Hacker News new | ask | show | jobs
by hedora 108 days ago
So, the false negative rate was 84%, but what was the false positive rate?

They have a table "AUTOMATIC SCAN RESULTS (263 URLS)" that sort of presents this information. Of the 9 sites that were negatives, they say they incorrectly flagged 6 as phishing.

With a false positive rate of 66%, it's not surprising they were able to drive down their false negative rate. Also, the test set of 254 phishing sites with 9 legitimate ones is a strange choice.

(Or maybe they need to work on how they present data in tables; tl;dr the supporting text.)

1 comments

The false positive rate was 66% for "automatic scan" and 100% (!) for "deep scan".

In other words, you can get these numbers if your deep scan filter is isSuspicious() { return true; }.

Brb, applying for YC funding for my new AI-based phishing detection system.

(‘return true’ is just a very optimized neural network after all!)
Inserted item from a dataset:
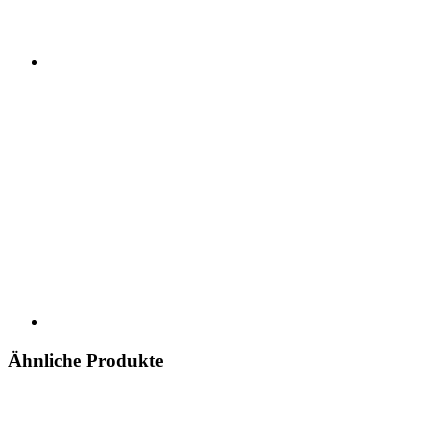
Ähnliche Produkte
I think there might be a confusion here? The 100% seems like the true positive rate (correct detection), not the false positive rate?
Nope, 9 of 9 legit sites were incorrectly flagged:

> The tradeoff is that it flagged all 9 of the legitimate sites in our dataset as suspicious

Sorry, I think I had my wires crossed somewhere. Yeah, I see now. That's crazy/hilarious.